Vous pouvez être assurés que ce type de sujet va forcément partir en vrille en peu de temps.
Et pourquoi donc ?
Hein franchement pourquoi donc que ça part obligatoirement en sucette ?
Vous avez chers lecteurs une opinion sur chacun de ces sujets et j’en ai une aussi bien entendu.
Nous pourrions donc échanger là-dessus, communiquer et trouver une réponse définitive sur ces sujets, somme toute pas bien complexes.
Je rappelle à toute fin utile que communiquer veut dire littéralement « mettre en commun ».
Je préfère mettre l’accent de suite là-dessus, cela sera utile pour plus tard.
Plongeons donc joyeusement avec Paul et Mickey dans ce triumvirat (je cause bien hein ?) à risque.
Essayons surtout de ne pas être chiant (oui là je ne cause pas bien mais vous vous êtes toutes et tous dit cela le jour où vous avez tenté de lire un Topic entier sur l’un de ces sujets non ?) car le risque là aussi est grand…
Bon alors quelle baballe pour aller faire joujou ?

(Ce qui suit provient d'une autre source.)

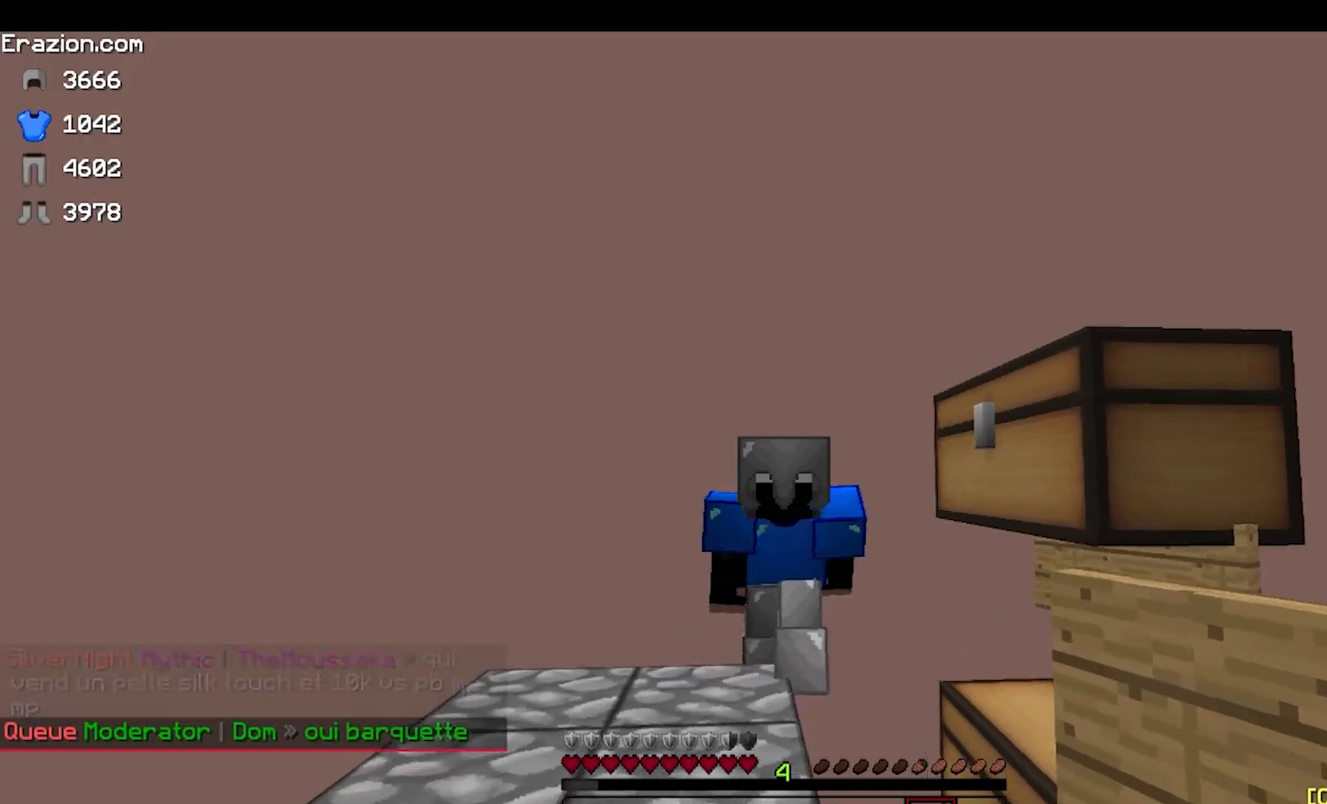
{"keys": [], "mouse": [], "events": [[417, "d", "up"], [433, "s", "up"]]}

La baballe des champions parce qu’on le vaut bien ou la baballe vendue au kilo dans le carton à coté de la caisse du proshop ?
Que ce soit l’une ou l’autre, tant qu’on est au dessus de 18 d’index on va rapidement perdre la douzaine dans les bois et les lacs avoisinants…
Mais si, mais si…
J’oserai donc avancer comme premier argument que quitte à jeter son argent par les roughs, autant ne pas en jeter trop quand même…
Mais le sujet n’est pas là, enfin pas vraiment.
Et puis c’est vulgaire de parler monnaie dans notre bonne société bien élevée…
Mais si, mais si…
Quand vous interrogez une personne sérieuse et compétente du monde du golf sur l’épineuse question, il vous répondra assez clairement que tant que vous n’êtes pas à un niveau suffisamment élevé, on va dire sous les 5 d’index pour laisser de l’espoir, le choix d’une balle n’a pas vraiment d’influence physique sur votre jeu. Du moment que cette balle n’est pas non plus ce que l’on nomme gentiment un « caillou »
Cette personne sérieuse et compétente se doit d’être, cela va de soi, objective, c'est-à-dire qu’elle n’a aucun objectif avoué (ou inavoué c’est plus rigolo) à vous donner une réponse plutôt qu’une autre…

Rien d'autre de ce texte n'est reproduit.